L’océan dans les montagnes d’Oman
David Jousselin.
Pour un voyageur, l’Oman est le pays de l’encens, bordé par le Rub Al Khali, le désert des déserts conté par Wilfred Thesiger, et les eaux bleues de l’Océan Indien. Un pays accessible, calme et tolérant, où les touristes à la recherche d’insolite peuvent randonner dans de fabuleux paysages qui évoquent les aventures de Sinbad le marin.
Pour un archéologue, c’est la mystérieuse région de Magan, qui fournissait en cuivre et en diorite (la pierre royale) la Mésopotamie au IIIe millénaire avant J.-C.
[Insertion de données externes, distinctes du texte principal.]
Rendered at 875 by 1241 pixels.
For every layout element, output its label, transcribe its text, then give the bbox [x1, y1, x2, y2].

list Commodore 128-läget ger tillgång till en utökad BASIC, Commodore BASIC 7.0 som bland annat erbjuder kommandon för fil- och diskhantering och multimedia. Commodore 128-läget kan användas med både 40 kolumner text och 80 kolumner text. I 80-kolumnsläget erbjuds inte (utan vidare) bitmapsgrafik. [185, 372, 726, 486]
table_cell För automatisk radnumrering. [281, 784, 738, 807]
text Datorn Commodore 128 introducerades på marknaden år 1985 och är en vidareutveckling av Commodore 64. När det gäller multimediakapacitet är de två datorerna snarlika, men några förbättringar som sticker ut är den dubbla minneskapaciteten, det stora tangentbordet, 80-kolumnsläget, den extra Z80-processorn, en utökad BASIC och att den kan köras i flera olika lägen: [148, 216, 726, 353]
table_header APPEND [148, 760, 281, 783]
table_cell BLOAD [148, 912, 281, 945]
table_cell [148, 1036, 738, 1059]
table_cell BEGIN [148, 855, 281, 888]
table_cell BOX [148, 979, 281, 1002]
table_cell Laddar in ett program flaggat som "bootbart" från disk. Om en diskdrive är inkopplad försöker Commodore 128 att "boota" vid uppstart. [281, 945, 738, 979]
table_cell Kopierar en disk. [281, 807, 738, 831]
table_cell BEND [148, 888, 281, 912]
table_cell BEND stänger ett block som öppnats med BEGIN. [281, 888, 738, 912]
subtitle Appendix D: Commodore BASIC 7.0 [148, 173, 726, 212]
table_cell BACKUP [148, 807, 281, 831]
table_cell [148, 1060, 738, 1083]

Pour un anthropologue des religions, c’est le seul pays où domine l’ibadisme, l’école la plus ancienne en islam, selon laquelle le commandeur des croyants ne doit pas être nécessairement de la lignée de Mahomet, ni d’une certaine race ou couleur.
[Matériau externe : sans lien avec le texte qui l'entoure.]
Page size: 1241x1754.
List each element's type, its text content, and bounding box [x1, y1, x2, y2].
Pour un géologue, c’est le seul pays où la capitale se dresse sur des péridotites, la roche du manteau qui gouverne le mouvement des plaques mais qui reste le plus souvent cachée sous la croûte. C’est aussi le pays de la plus belle ophiolite du monde.
Comment ? Quand une plaque tectonique océanique se rapproche d’une plaque continentale, la plaque océanique s’enfonce généralement sous le continent. C’est le cas dans les zones de subduction, comme au Japon ou au Chili. Mais avant la collision de deux continents, une partie du plancher océanique se met à chevaucher le continent, et l’on retrouve dans les chaines de montagnes (dont les Alpes!) ces lambeaux de plaque océanique échoués, qu’on appelle des ophiolites, qui marquent la suture entre les deux continents rentrés en collision.
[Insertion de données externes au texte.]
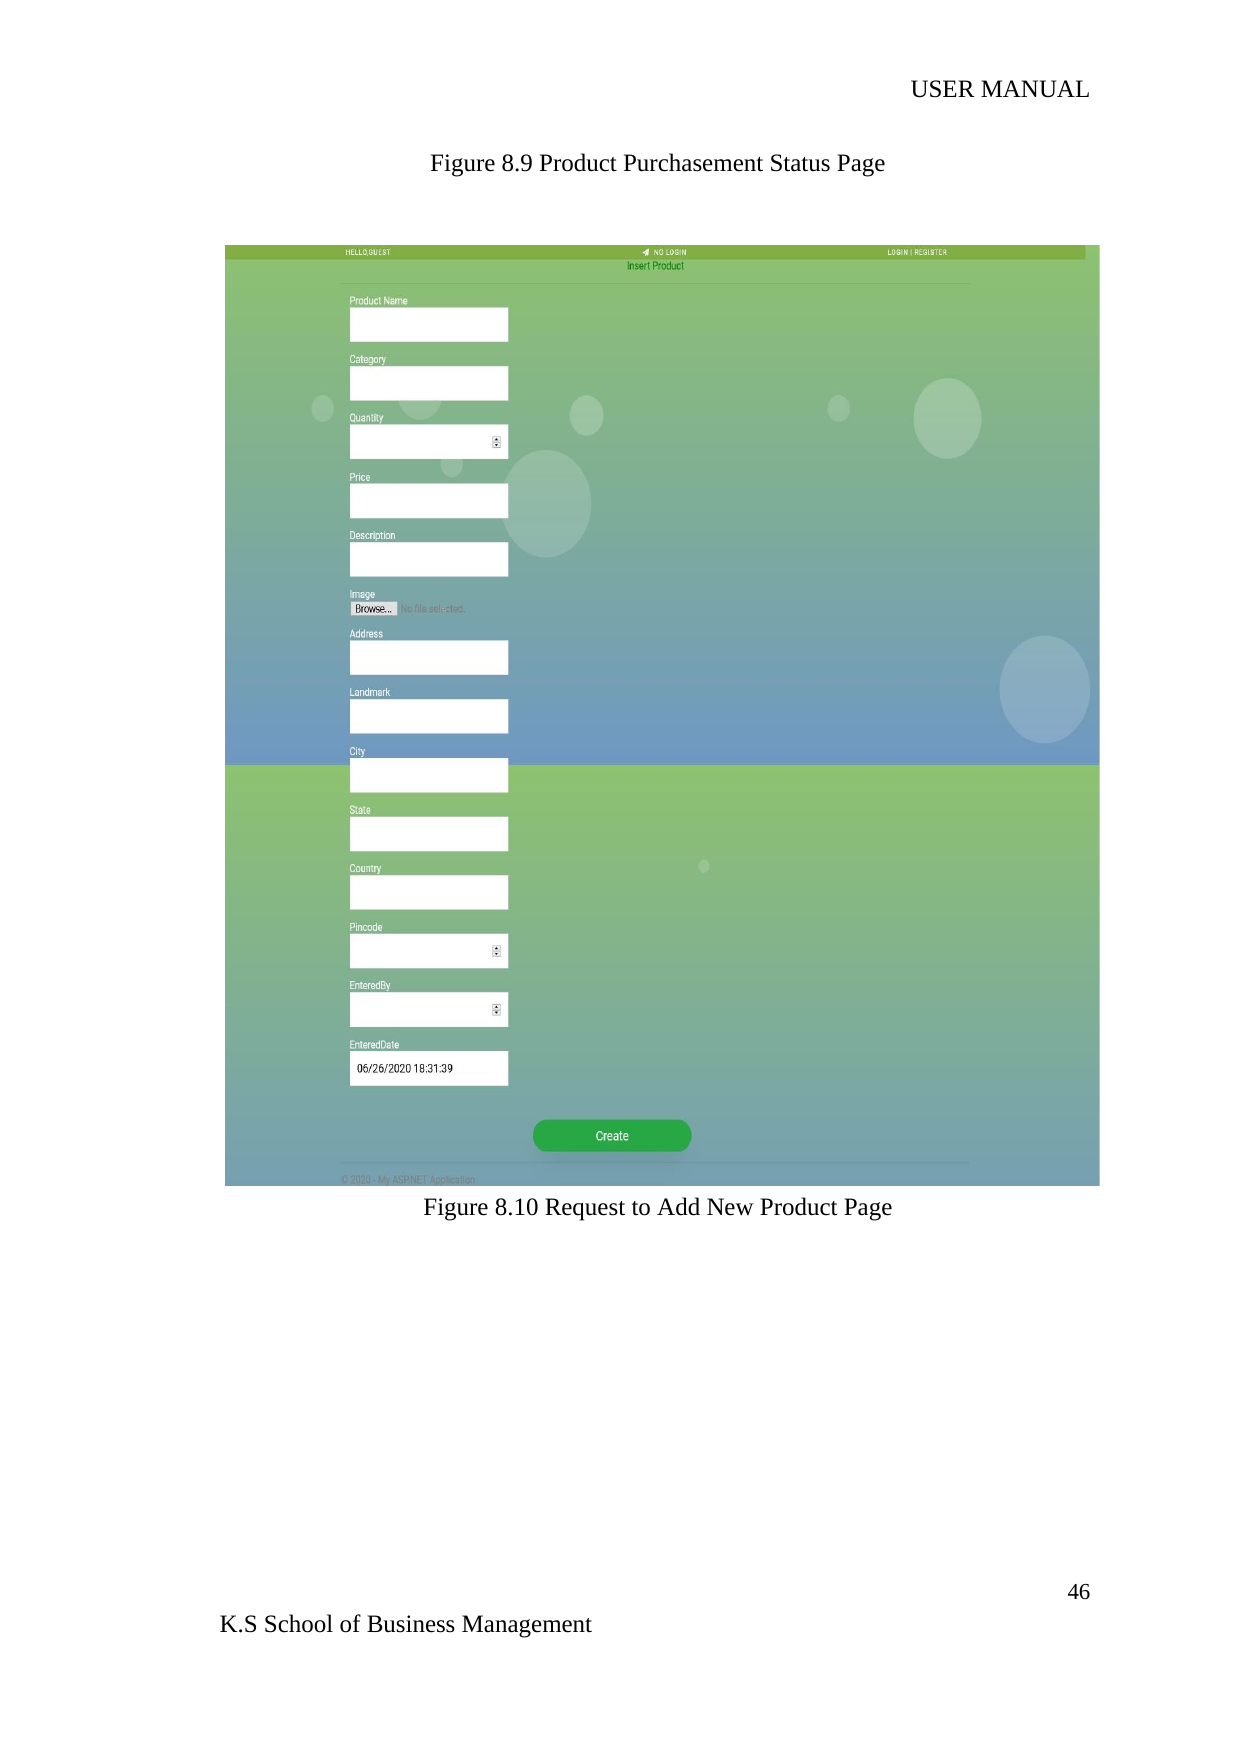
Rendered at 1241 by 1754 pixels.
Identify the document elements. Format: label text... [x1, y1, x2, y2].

picture [225, 245, 1100, 1186]
text Figure 8.10 Request to Add New Product Page [263, 1186, 1053, 1221]
text Figure 8.9 Product Purchasement Status Page [263, 148, 1053, 177]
L’Oman n’est pas encore rentré en collision avec l’Iran. Le rendez-vous est prévu pour dans deux millions d’années. Mais la plaque lithosphérique de l’ancien océan Néotéthys, dont le golfe d’Oman est un petit reste, a déjà chevauché l’est de l’Oman, et forme ses reliefs. On peut donc y étudier à pied sec, une ancienne croûte océanique, et le manteau sous-jacent, disséqués par l’érosion. On y a même découvert les restes d’une dorsale océanique, cette étroite fissure où se forme l’ensemble des plaques océaniques. Des chercheurs du CRPG y ont étudié comment se construisent les litages des gabbros qui forment le soubassement des chambres magmatiques. Ils continuent d’y explorer la structure et la chimie du manteau sous la paléo-dorsale pour comprendre comment le liquide magmatique y circule, et pourquoi il peut se concentrer à la dorsale au lieu de se disperser sur de grandes régions. D’autres y étudient les effets de l’affrontement des plaques en arpentant les roches autochtones du Djebel Akhdar (“la montagne verte”), dôme haut de 3000 mètres aux pentes arides, qui cache en son coeur des jardins suspendus.
Quoi que vous fassiez en Oman, que vous soyez sur ces roches océaniques qui forment la nappe tectonique la plus épaisse au monde (15 km), ou sur des roches autochtones remontées à la surface, vous y serez chaleureusement accueilli par les locaux, qui vous offriront un café parfumé à la cardamome, un bol de dattes et des oranges.